Seluruh aktivitas berlangsung di lingkungan yayasan, dengan ruang kelas sebagai pusat pembelajaran, kantor sebagai pusat koordinasi dan administrasi, serta area ibadah sebagai tempat memperkuat hubungan spiritual. Dengan demikian, tercipta ekosistem pendidikan yang utuh—ilmu, amal, dan akhlak berjalan beriringan.

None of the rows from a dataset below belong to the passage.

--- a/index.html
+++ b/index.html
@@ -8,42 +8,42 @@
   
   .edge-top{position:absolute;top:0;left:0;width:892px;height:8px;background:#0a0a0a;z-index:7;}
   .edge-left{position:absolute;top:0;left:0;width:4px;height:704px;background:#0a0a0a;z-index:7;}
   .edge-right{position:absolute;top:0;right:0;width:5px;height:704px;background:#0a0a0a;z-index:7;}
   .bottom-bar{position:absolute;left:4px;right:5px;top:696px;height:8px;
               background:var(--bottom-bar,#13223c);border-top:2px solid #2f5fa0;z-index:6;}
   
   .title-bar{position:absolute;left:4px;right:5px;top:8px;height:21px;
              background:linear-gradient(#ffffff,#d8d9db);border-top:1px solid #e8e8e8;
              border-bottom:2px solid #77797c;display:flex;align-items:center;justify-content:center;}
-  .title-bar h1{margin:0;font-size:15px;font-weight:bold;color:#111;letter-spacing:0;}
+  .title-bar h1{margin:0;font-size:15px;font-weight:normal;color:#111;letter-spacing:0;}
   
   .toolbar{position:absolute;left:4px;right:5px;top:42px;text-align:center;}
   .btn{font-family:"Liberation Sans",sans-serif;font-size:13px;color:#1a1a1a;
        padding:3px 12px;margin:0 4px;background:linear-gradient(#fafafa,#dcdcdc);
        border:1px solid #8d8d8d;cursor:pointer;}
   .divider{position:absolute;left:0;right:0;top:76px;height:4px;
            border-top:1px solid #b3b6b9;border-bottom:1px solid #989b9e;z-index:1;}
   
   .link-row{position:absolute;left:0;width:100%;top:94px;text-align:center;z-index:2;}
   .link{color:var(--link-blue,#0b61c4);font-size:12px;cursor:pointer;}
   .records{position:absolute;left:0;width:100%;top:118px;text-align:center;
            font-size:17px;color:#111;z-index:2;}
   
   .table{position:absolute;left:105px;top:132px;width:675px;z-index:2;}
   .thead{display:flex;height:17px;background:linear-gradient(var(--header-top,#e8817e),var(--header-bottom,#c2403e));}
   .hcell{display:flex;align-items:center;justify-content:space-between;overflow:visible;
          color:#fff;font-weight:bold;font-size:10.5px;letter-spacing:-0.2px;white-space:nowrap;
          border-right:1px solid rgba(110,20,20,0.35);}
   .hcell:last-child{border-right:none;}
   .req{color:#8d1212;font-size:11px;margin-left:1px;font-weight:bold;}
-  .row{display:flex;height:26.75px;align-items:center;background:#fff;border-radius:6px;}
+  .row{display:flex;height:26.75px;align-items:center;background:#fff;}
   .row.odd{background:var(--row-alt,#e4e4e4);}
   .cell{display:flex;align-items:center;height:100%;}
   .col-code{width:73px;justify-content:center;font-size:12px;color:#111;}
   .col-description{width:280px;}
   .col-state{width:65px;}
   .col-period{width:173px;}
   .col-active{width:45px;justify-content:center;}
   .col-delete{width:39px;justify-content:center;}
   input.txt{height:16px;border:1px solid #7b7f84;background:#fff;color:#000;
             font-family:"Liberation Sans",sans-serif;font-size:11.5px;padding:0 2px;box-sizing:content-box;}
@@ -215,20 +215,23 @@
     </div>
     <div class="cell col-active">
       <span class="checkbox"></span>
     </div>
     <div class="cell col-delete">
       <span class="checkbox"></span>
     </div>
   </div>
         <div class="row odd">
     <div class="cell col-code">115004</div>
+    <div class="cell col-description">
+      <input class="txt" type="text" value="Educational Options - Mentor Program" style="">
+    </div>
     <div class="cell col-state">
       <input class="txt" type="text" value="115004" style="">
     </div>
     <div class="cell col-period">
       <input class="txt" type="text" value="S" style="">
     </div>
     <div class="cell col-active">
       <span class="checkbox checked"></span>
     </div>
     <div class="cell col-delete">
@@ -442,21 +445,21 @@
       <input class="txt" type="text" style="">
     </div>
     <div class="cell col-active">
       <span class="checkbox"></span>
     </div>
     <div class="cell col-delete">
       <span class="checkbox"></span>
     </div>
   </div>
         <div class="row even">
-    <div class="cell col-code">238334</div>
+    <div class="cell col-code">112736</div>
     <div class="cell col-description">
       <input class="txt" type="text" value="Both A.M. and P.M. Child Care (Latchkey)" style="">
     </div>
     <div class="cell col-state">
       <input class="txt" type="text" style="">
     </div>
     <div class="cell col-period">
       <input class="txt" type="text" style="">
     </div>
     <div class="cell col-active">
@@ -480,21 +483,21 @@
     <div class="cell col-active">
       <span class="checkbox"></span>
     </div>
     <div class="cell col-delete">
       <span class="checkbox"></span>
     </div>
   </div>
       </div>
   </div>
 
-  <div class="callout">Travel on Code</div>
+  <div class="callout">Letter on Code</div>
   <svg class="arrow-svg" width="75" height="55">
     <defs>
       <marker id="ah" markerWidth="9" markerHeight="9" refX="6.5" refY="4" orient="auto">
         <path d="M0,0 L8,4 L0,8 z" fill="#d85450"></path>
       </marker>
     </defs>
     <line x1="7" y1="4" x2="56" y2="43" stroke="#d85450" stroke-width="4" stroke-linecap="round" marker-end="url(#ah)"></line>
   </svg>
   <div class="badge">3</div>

Dalam tradisi Islam, hari Kamis memiliki keutamaan tersendiri, yaitu waktu yang baik untuk berpuasa sunnah, momentum untuk memperbanyak amal kebaikan, dan hari untuk menata diri sebelum Jumat. Di lingkungan yayasan, Kamis dimaknai sebagai hari untuk menguatkan komitmen: memperbaiki kualitas kerja, memperdalam pemahaman ilmu, serta meningkatkan keikhlasan dalam beribadah. "Hari Kamis sering menjadi titik jeda yang reflektif dalam sepekan—waktu untuk menata niat, menguatkan disiplin, dan menyempurnakan ikhtiar sebelum memasuki hari Jumat yang penuh keberkahan," ungkap salah satu narasumber.

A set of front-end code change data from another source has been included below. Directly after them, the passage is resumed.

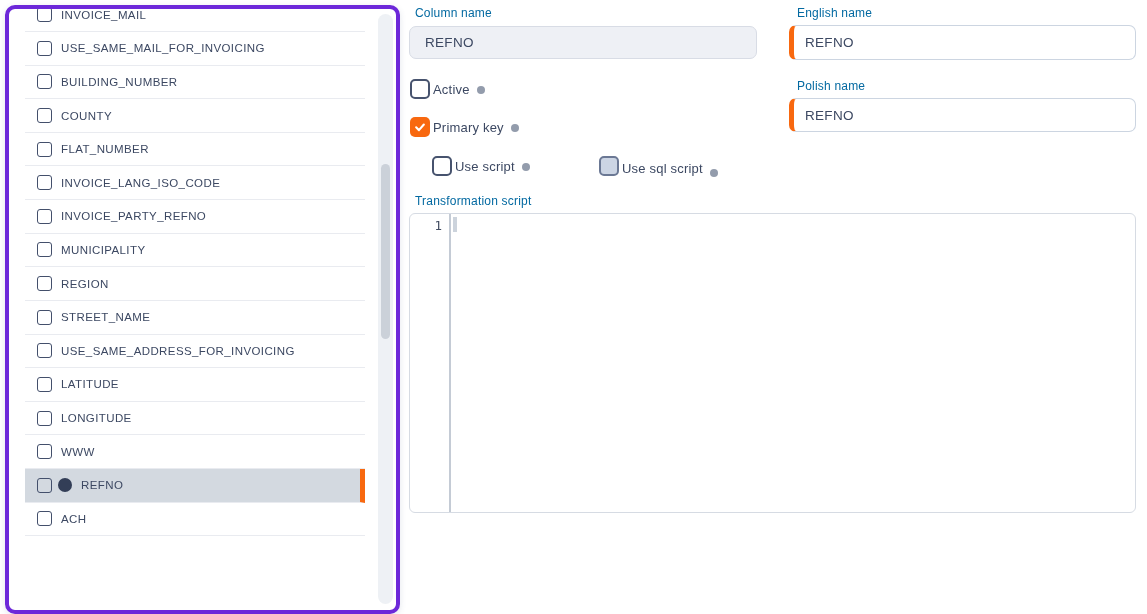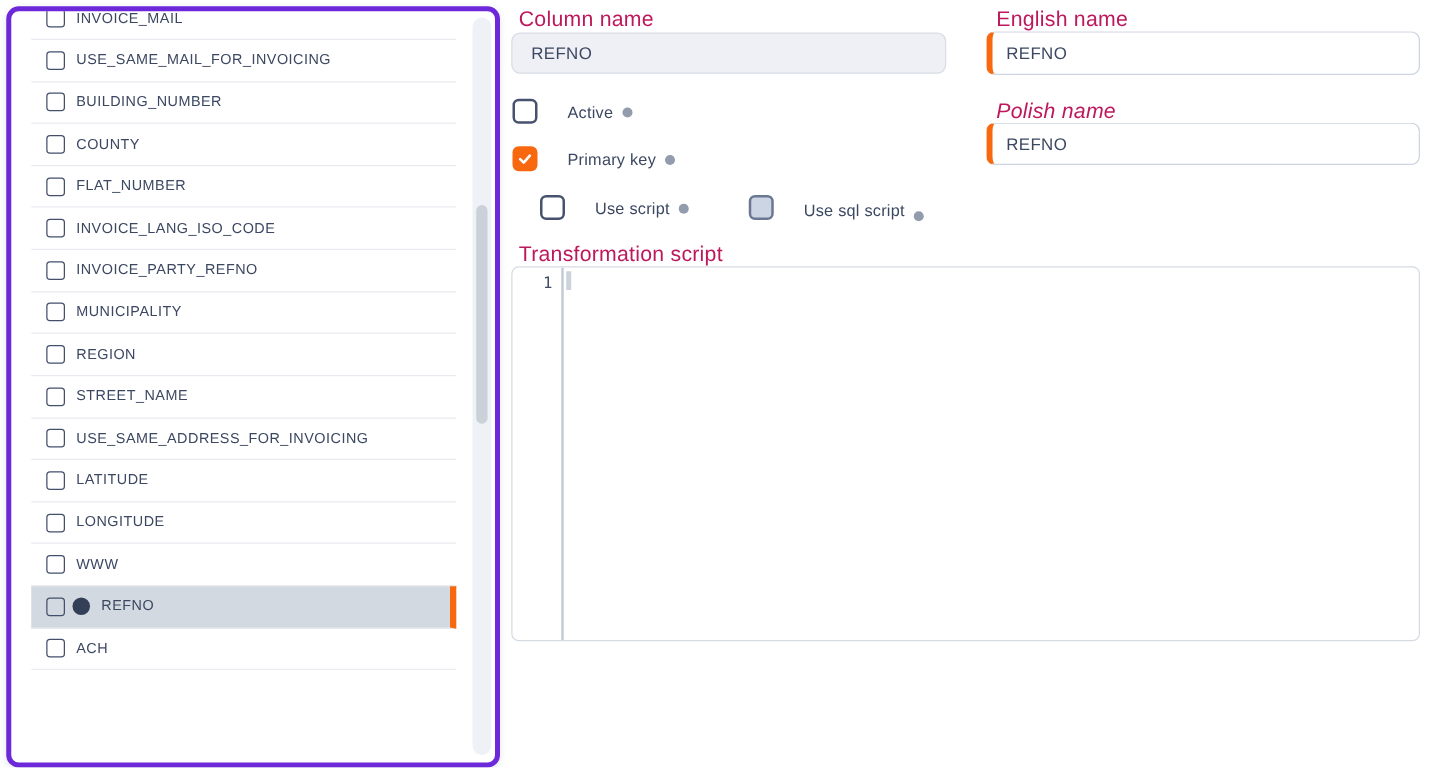--- a/index.html
+++ b/index.html
@@ -44,21 +44,21 @@
   .scrollbar-track{
     position:absolute;right:3px;top:5px;width:15px;height:590px;
     background:#eef1f5;border-radius:8px;
   }
   .scrollbar-thumb{
     position:absolute;left:3px;top:150px;width:9px;height:175px;
     background:#cbd1d9;border-radius:5px;
   }
   
   .field-label{
-    position:absolute;font-size:17px;color:#be185d;letter-spacing:.2px;
+    position:absolute;font-size:12px;color:#0369a1;letter-spacing:.2px;
   }
   .text-input{
     position:absolute;box-sizing:border-box;
     font-family:"Liberation Sans",sans-serif;
     font-size:13.5px;color:#3c4862;letter-spacing:.3px;
     border:1px solid #ccd5e1;border-radius:7px;background:#ffffff;
     padding:0 0 0 15px;outline:none;
   }
   .text-input.readonly{
     background:#eef0f5;border-color:#d8dce5;
@@ -78,21 +78,21 @@
     border:2px solid #47536e;border-radius:5px;background:#ffffff;
     display:flex;align-items:center;justify-content:center;
   }
   .check-box.checked{
     background:#f8680f;border:none;
   }
   .check-box.disabled{
     background:#ccd5e4;border:2px solid #6b7894;
   }
   .check-label{
-    margin-left:24px;font-size:13px;color:#3c4862;letter-spacing:.2px;
+    margin-left:3px;font-size:13px;color:#3c4862;letter-spacing:.2px;
   }
   .status-dot{
     width:8px;height:8px;border-radius:50%;background:#939cac;
     margin-left:7px;transform:translateY(1px);
   }
   
   .editor{
     position:absolute;left:409px;top:213px;width:727px;height:300px;
     box-sizing:border-box;border:1px solid #d6dbe3;border-radius:6px;
     background:#ffffff;display:flex;overflow:hidden;
@@ -183,21 +183,21 @@
     <div class="scrollbar-thumb"></div>
   </div>
 </div>
 
 <span class="field-label" style="left:415px;top:6px;">Column name</span>
 <input class="text-input readonly" id="input-column-name" type="text" readonly="" value="REFNO" style="">
 
 <span class="field-label" style="left:797px;top:6px;">English name</span>
 <input class="text-input accent" id="input-english-name" type="text" value="REFNO" style="">
 
-<span class="field-label" style="left:797px;top:79px;font-style:italic;">Polish name</span>
+<span class="field-label" style="left:797px;top:79px;">Polish name</span>
 <input class="text-input accent" id="input-polish-name" type="text" value="REFNO" style="">
 
 <div class="check-row" style="left:410px;top:79px;">
   <span class="check-box"></span>
   <span class="check-label">Active</span>
   <span class="status-dot"></span>
 </div>
 
 <div class="check-row" style="left:410px;top:117px;">
   <span class="check-box checked">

Dengan demikian, setiap hari menjadi peluang untuk menjadi lebih baik. Hari Kamis di Yayasan Pendidikan Cendekia Muslim dijalani dengan terstruktur, produktif, dan bernilai ibadah. Beberapa aktivitas yang tampak antara lain pembelajaran di kelas dengan pendekatan yang aktif dan bermakna, pendampingan santri dalam pembinaan akhlak dan kedisiplinan, koordinasi staf untuk memastikan program berjalan efektif, serta ibadah harian seperti shalat berjamaah, tilawah Al-Qur’an, dan dzikir.
Semua aktivitas tersebut dijalankan dengan satu landasan utama: niat yang lurus dan tanggung jawab yang tinggi. Dengan demikian, setiap aktivitas menjadi lebih dari sekadar rutinitas, menjadi langkah kecil menuju perubahan besar. Hari Kamis di Yayasan Pendidikan Cendekia Muslim bukan sekadar pergantian hari dalam kalender, tetapi ruang untuk bertumbuh—dalam ilmu, dalam iman, dan dalam amal.

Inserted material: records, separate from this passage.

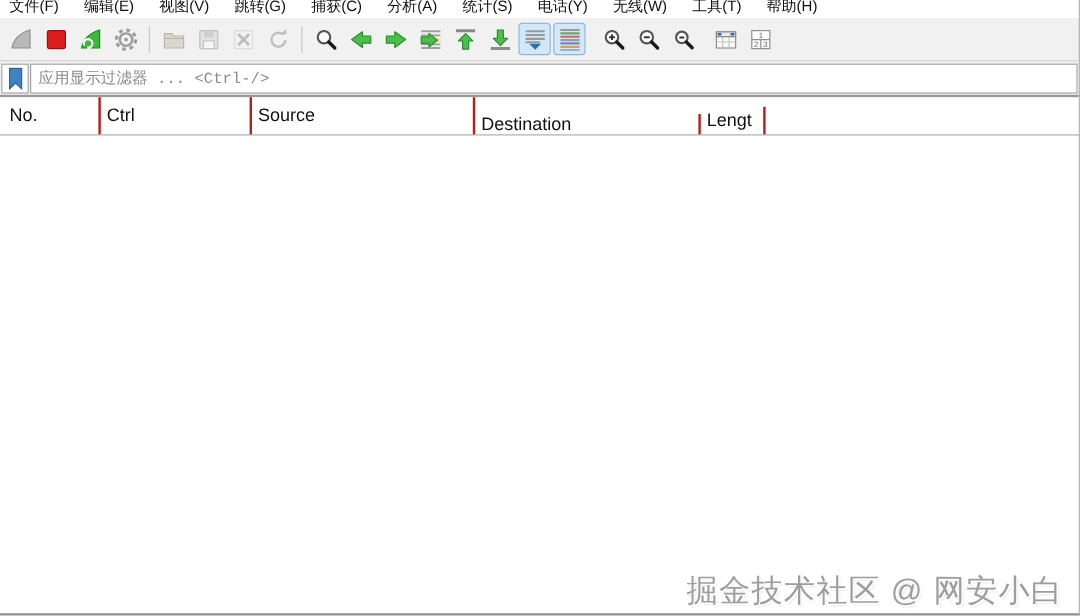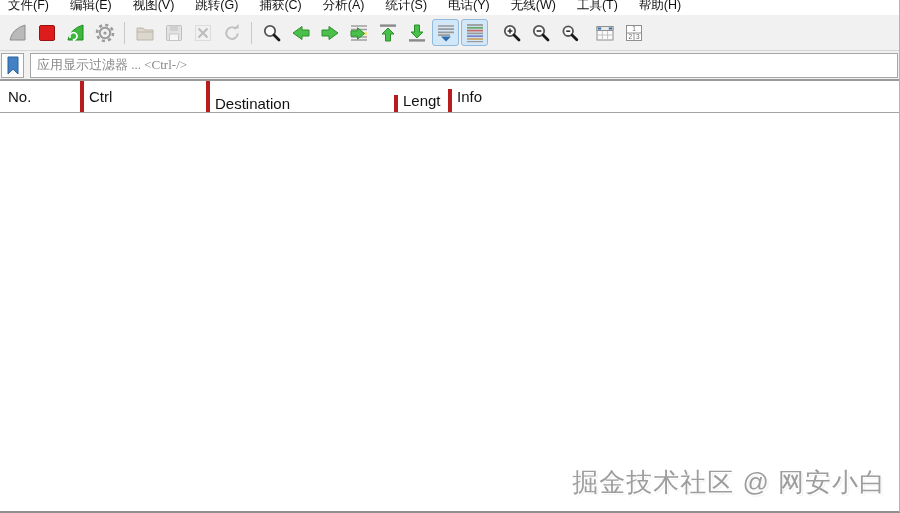--- a/index.html
+++ b/index.html
@@ -19,41 +19,41 @@
   .tbtn { width:27px; height:27px; display:flex; align-items:center; justify-content:center;
           background:transparent; border:1px solid transparent; border-radius:3px; margin-right:2px; }
   .tbtn.toggled { background:#d2e7f8; border-color:#8fb9dd; }
   .tsep { width:1px; height:22px; background:#c9c9c9; margin:0 6px 0 4px; flex:none; }
 
   
   .filter-row { height:30px; background:#f1f1f1; display:flex; align-items:center;
                 padding:1px 1px 1px 1px; border-bottom:2px solid #9a9a9a; flex:none; }
   .bookmark-btn { width:23px; height:25px; background:#fdfdfd; border:1px solid #a6a6a6;
                   display:flex; align-items:center; justify-content:center; flex:none; }
-  .filter-input { flex:1; height:25px; border:1px solid #a6a6a6; margin-left:6px;
+  .filter-input { flex:1; height:25px; border:1px solid #a6a6a6; margin-left:1px;
                   font-size:13px; padding:0 6px; color:#000; outline:none; background:#fff;
-                  font-family:Liberation Serif, serif; }
+                  font-family:Liberation Mono, monospace; }
   .filter-input::placeholder { color:#8a8a8a; opacity:1; }
 
   
   .header-row { height:32px; display:flex; background:#fff; border-bottom:1px solid #a5a5a5;
                 font-size:15px; color:#111; flex:none; }
-  .hcell { border-right:4px solid #b91c1c; display:flex; align-items:center;
+  .hcell { border-right:2px solid #b91c1c; display:flex; align-items:center;
            padding-left:5px; overflow:hidden; white-space:nowrap; flex:none; }
   .hcell.c0 { width:84px; padding-left:8px; }
   .hcell.c1 { width:126px; }
   .hcell.c2 { width:186px; }
   .hcell.c3 { width:188px;margin-top:14px; }
   .hcell.c4 { width:70px; }
   .hcell.c5 { width:54px;margin-top:8px; }
   .hcell.c6 { flex:1; border-right:none; }
 
   
   .packet-area { flex:1; background:#fff; position:relative; }
-  .watermark { position:absolute; right:13px; bottom:11px; font-size:26px; letter-spacing:1px;
+  .watermark { position:absolute; right:13px; bottom:1px; font-size:26px; letter-spacing:1px;
                color:#9e9e9e; text-shadow:1px 1px 0 #fff, 2px 2px 1px #f2f2f2; white-space:nowrap; }
 </style>
 </head>
 <body>
 
 <div class="app">
 
   <div class="menubar">
     <span class="menu-item">文件(F)</span>
     <span class="menu-item">编辑(E)</span>
@@ -225,22 +225,22 @@
       <svg width="14" height="19" viewBox="0 0 14 19">
           <path d="M2 1 h10 v17 l-5 -4.8 -5 4.8 Z" fill="#4181c4" stroke="#2f639c"></path>
         </svg>
     </div>
     <input class="filter-input" type="text" value="" placeholder="应用显示过滤器 ... &lt;Ctrl-/&gt;" style="">
   </div>
 
   <div class="header-row">
     <div class="hcell c0">No.</div>
     <div class="hcell c1">Ctrl</div>
+    <div class="hcell c2">Source</div>
     <div class="hcell c3">Destination</div>
     <div class="hcell c5">Lengt</div>
-    <div class="hcell c6">Info</div>
   </div>
 
   <div class="packet-area">
     <div class="watermark">掘金技术社区 @ 网安小白</div>
   </div>
 
 </div>
 
 </body></html>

Dengan semangat kebersamaan, keikhlasan, dan komitmen yang terus dijaga, setiap aktivitas menjadi lebih dari sekadar rutinitas. Ia menjadi langkah kecil menuju perubahan besar. Karena pada akhirnya, hari yang bermakna bukanlah hari yang berlalu begitu saja, tetapi hari yang diisi dengan kebaikan, perbaikan, dan kebermanfaatan.